Este poema nos remete a São João da Cruz do Cântico Espiritual, um dos mais belas da língua espanhola.
“Por aqui ya no hay camino”. Hasta donde no lo habrá? Si no tenemos su vino la chicha no servirá? Legarán a ver el dia, quanto con nosostros van? Como haremos compañia si no tenemos ni pan? Por donde iréis hasta el cielo si por la tierra no vais? Para quién vais al Carmelo. Si subis y no bajáis? Sanará viejas feridas las alcuzas de la ley? Son banderas o son vidas, las batallas de este Rey? Es le curia o es la calle; donde grana la misión? Si dejáis que el Viento calle que oiréis en la oración? Si no oís la voz del Viento, qué palabra llevaréis? Que daréis por sacramento si no os dais en lo que teneis? Si cedéis ante el imperio, a la Esperanza y la Verdad. Quién proclamará el misterio de la entera Libertad? Si el Señor es Pan y Vino y el Camino por do vais. Si al andar se hace camino/qué camino esperáis?”

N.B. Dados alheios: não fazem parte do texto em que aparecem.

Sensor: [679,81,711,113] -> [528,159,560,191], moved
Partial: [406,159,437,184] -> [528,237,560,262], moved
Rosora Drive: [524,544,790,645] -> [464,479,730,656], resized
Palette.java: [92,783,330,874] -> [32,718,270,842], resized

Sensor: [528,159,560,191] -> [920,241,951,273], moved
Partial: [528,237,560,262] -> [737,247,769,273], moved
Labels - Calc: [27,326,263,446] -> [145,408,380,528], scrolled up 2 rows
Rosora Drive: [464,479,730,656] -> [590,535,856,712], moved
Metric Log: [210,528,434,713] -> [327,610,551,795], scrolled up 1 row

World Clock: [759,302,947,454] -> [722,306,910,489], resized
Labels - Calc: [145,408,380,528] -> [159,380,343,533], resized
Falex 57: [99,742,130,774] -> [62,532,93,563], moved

Vivia num “palácio”de madeira de terceira qualidade, totalmente desnudado. Era tão identificado com os indígenas e os peões assassinados, que quis ser enterrado no “Cemitério do Sertão” onde eles, anônimos, jazem.

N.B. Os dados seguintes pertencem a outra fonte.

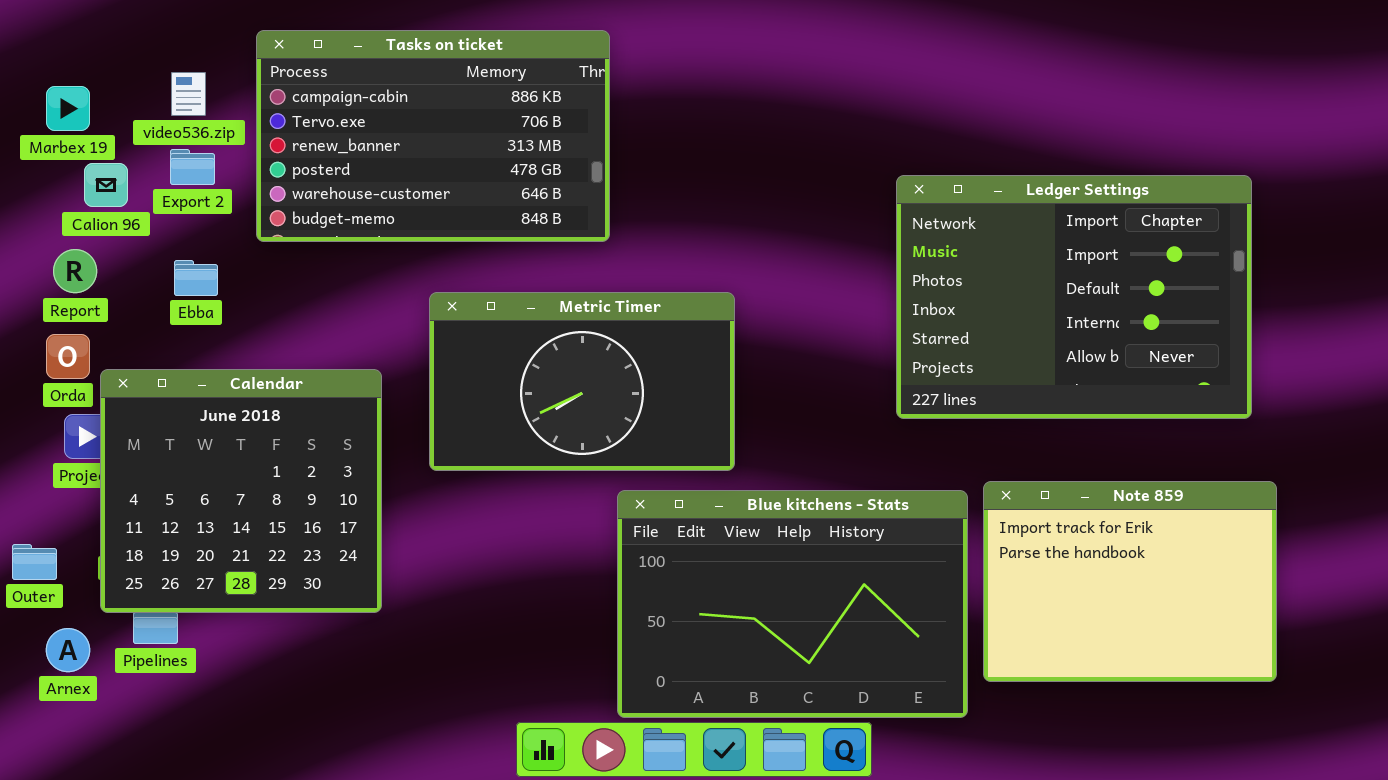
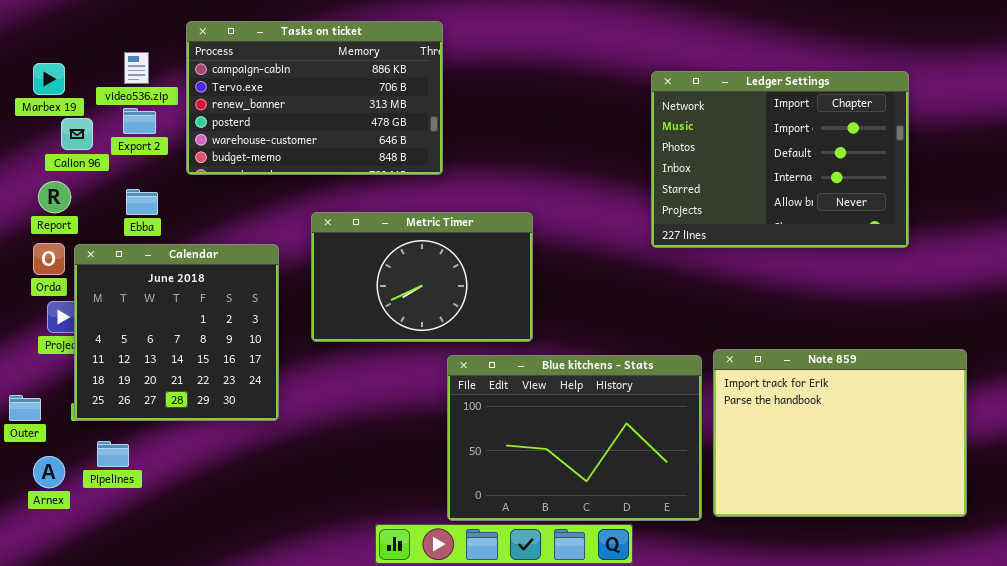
Ledger Settings: [896,175,1252,419] -> [651,71,909,248], moved
Calendar: [100,369,382,613] -> [74,244,279,421], moved
Note 859: [983,481,1277,682] -> [713,349,967,517], resized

“Para descansar quero só esta cruz de pau como chuva e sol; estes sete palmos e a Ressurreição”.
E assim imaginou o Grande Encontro com o Amado que serviu nos condenados da terra.
“Ao final do caminho me dirá. E tu, viveste? Amaste? E eu, sem dizer nada, Abrirei o coração cheio de nomes.”
O clamor de sua profecia, a total entrega de Pastor aos mais oprimidos, a poesia que nutre nossa beleza e sua mística de olhos abertos e das mãos operosas, permanecerão como um legado perene às comunidades cristãs, ao nosso país índio e caboclo que ele tanto amou e à humanidade inteira.
*Leonardo Boff é doutor em Teologia e Filosofia pela Universidade de Munique, nasceu em 1938. Foi um dos formuladores da “teologia da libertação”. Autor do livro Igreja: carisma e poder, de 1984, que sofreu um processo judicial no ex-Santo Oficio, em Roma, sob o cardeal Ratzinger. Participou da redação da Carta da Terra e é autor de mais de 80 livros nas várias áreas das ciências humanísticas.
Artigo extraído do Portal Congresso em Foco.